If you're thinking about buying a house, you've probably heard the term "mortgage." This is a key part of purchasing a home, and something you’ll need to understand before going forward.
So, what is a mortgage loan? A mortgage is a loan in which the lender gives the borrower a sum of money to purchase property or real estate. The lender then holds the title of the borrower's property until the loan is paid off.
Even with the mortgage definition in hand, you may still have several questions about how a home loan works.
To get a mortgage, most lenders will require that you have a down payment to put toward a percentage of the home price. For example, you may be required to put 5 percent down. Your home loan then covers the remainder of the home purchase price.
The mortgage is comprised of principal, which is the amount you originally borrowed, plus interest. You will make a monthly payment on the total that you owe and pay off the home loan over an agreed-upon length of time. This is commonly 30 years, though your mortgage term could be as short as 10 years.

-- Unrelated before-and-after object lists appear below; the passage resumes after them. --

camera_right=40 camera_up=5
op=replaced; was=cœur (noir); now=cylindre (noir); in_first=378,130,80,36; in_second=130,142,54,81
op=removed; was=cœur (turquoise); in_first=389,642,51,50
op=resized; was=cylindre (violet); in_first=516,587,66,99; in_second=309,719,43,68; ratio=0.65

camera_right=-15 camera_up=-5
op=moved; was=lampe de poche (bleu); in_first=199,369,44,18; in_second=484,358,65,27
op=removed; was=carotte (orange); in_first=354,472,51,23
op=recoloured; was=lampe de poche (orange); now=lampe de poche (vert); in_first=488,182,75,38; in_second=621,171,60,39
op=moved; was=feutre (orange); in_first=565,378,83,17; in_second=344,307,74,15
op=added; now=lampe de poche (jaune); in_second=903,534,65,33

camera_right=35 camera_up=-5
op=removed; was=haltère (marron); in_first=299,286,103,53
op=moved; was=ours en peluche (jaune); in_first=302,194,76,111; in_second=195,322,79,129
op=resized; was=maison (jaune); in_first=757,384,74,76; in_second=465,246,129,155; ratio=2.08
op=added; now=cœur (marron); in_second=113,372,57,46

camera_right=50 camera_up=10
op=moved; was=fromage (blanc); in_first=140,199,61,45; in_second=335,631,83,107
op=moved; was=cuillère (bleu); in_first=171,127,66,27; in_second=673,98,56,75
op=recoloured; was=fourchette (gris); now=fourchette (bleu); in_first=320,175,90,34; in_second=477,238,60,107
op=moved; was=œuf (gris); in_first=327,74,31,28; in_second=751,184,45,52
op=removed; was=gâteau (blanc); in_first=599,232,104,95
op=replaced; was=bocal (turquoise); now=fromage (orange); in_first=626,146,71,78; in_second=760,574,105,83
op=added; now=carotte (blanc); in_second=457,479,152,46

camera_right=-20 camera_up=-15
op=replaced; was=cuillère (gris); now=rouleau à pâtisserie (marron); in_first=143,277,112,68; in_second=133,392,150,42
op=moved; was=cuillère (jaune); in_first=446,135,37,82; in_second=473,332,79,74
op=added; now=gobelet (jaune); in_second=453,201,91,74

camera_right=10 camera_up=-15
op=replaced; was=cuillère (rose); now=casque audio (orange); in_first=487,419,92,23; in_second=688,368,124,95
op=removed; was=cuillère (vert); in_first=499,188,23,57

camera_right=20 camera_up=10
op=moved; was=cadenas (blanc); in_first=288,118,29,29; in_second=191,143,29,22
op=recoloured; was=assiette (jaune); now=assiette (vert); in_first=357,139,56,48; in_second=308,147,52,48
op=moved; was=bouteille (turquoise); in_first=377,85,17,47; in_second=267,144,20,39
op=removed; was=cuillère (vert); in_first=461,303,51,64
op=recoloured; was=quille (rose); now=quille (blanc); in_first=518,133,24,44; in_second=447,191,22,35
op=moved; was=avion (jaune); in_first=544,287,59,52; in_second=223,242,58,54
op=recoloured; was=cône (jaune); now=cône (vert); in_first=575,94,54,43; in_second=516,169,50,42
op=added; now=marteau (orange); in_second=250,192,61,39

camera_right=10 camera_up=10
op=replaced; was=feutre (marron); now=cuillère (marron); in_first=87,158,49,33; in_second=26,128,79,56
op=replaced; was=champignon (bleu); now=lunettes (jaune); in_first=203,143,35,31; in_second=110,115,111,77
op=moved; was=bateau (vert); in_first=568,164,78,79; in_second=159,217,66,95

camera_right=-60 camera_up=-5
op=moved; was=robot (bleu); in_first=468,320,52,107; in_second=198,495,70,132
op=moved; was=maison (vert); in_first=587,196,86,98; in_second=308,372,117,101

To get a home loan, a good place to start is to speak with a mortgage loan officer. This professional will walk you through the application process, which includes checking your credit, verifying your income, and helping to determine how much you can afford to borrow.
Each month, part of your payment goes toward the principal and part goes to the interest on the loan. Depending on how your loan is structured, you may also pay a portion of other fees and expenses monthly as well, such as your homeowner’s insurance, property taxes, private mortgage insurance, and/or association dues.
Only the portion of your payment that's applied to the principal reduces your balance. Loans are often structured so a greater portion of the payment goes toward interest at the beginning of the loan, with the proportions of your payment for principal versus interest changing gradually over the life of the loan.
While it could take a whole book to write a comprehensive mortgage guide, you can grasp some of the basics quickly with these key facts:
Real estate agents often ask that you get prequalified for a mortgage before you begin looking at houses. This gives you a good idea of what you can afford to buy. Without a prequalification, you may end up shopping for homes that are out of your price range.
To get a mortgage prequalification, you'll need to talk to a lender and provide them with some basic financial information, including your household income and household debt. A prequalification is not a guarantee of mortgage approval, but it will give you an idea of where you stand.
A mortgage loan officer is an individual who will help you explore your options when it comes to choosing a home loan. A loan officer will help you evaluate your financial situation and determine what type of mortgage is best for your needs. This professional can help you determine the appropriate price range for your budget, and find a mortgage program that helps you get the home you want without creating undue financial strain. Your home mortgage officer will serve as your primary point of contact for financial matters throughout the application and home buying process.